A avó de Alana dos Santos Cardoso Marques, de 9 anos, foi presa na sexta-feira (19) após a morte da menina, que teria ingerido bolo e pão de queijo na casa da parente, de 59 anos. O caso aconteceu em São Francisco, no norte de Minas Gerais.
Segundo as informações da Polícia Civil de Minas (PCMG), o laudo pericial concluiu que tanto o alimento quanto o organismo da vítima continham terbufós, substância tóxica usada em pesticidas e agrotóxicos. O produto, quando ingerido por humanos, ataca o sistema nervoso central e compromete a comunicação entre os músculos. Os efeitos incluem tremores, convulsões, dificuldade para respirar e cólicas.
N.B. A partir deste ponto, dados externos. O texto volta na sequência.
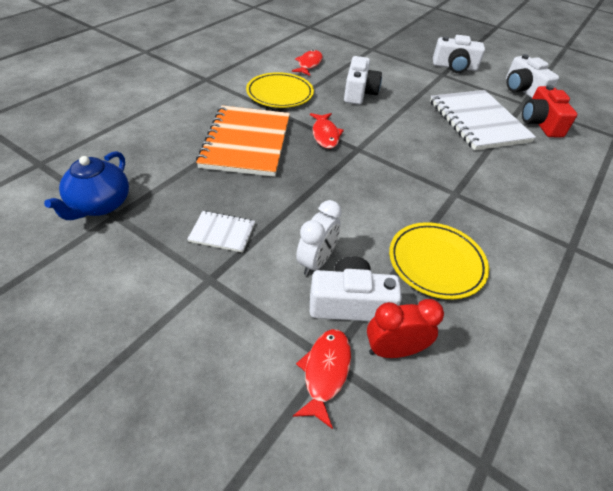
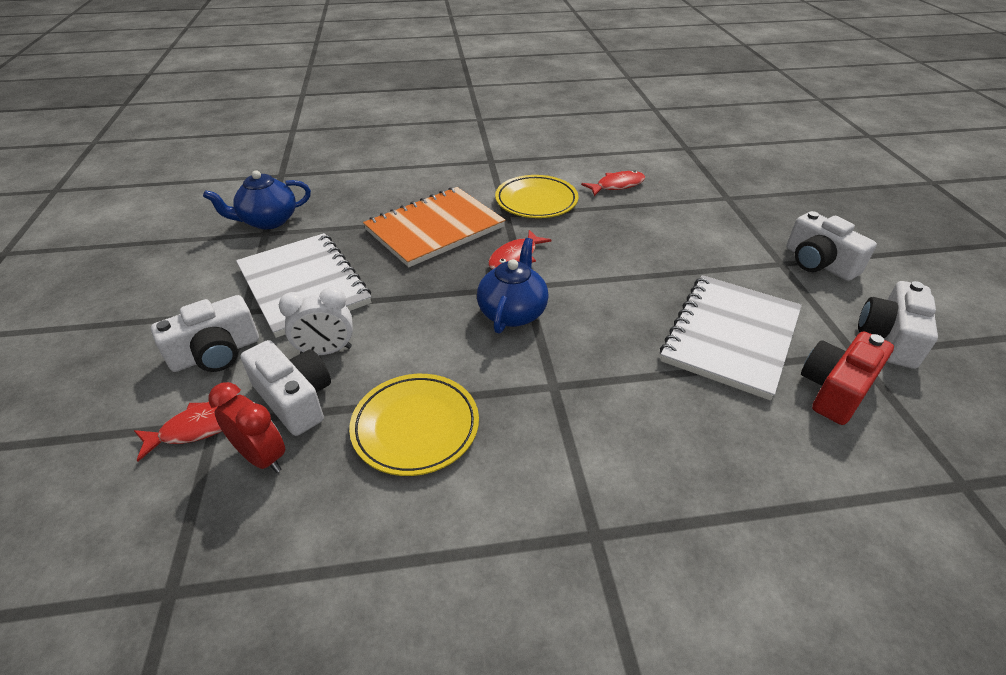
camera: 50 degrees right, 5 degrees down
(222, 233) = (303, 286): white notebook -> white notebook, size x2.20
(359, 92) = (625, 235): white camera -> white camera (216, 353)
(376, 167) = (512, 312): none -> blue teapot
A intoxicação pode causar sequelas neurológicas graves e até levar à morte.
De acordo com a PCMG, no dia 23 de julho, a avó estava sozinha com as duas netas em casa quando preparou o bolo e o ofereceu para as crianças. Enquanto a mais nova faleceu, a mais velha, de 11 anos, consumiu uma quantidade menor do alimento, pois não gostou do sabor. Ela apresentou sintomas mais leves e sobreviveu. Um gato da família, que também morreu após consumir alimentos no local, foi examinado por um médico veterinário. O laudo do especialista apontou que o felino teve danos ao fígado, indicando intoxicação como provável causa da morte do animal. A motivação do crime ainda está sendo apurada. O nome da mulher não foi divulgado.
Em nota, o advogado de Izabel Cardoso de Andrade, Raphael Simões de Moraes Neto, disse que a cliente dele colaborou espontaneamente com as investigações e autorizou diligências em sua residência. No dia 23 de julho, equipes da Polícia Militar foram acionadas depois que Alana dos Santos Cardoso Marques morreu ao dar entrada no hospital da cidade em parada cardiorrespiratória. Ela estava na casa da avó quando passou mal.
Segundo a PM, a avó contou que preparou um bolo para o café da tarde. Um tio da criança também esteve na casa e deixou uma sacola com outro bolo e pães de queijo. Ela, a menina e uma outra neta de 11 anos — irmã da vítima — comeram dos três alimentos. Em seguida, a criança começou a reclamar de náuseas e fortes dores abdominais. A avó contou que tentou aliviar os sintomas fazendo uma massagem com gel. Em seguida, percebeu que a Alana estava expelindo um líquido branco pelo nariz e começou a ligar para pedir ajuda. Um vizinho foi quem levou a menina ao hospital. Enquanto os policiais estavam na casa, uma testemunha entregou um gato morto e relatou que o animal havia chegado ao local apresentando os mesmos sintomas da menina. O gato foi recolhido e encaminhado à Vigilância Sanitária do município.
Os policiais recolheram também o bolo preparado pela avó e os alimentos deixados pelo tio.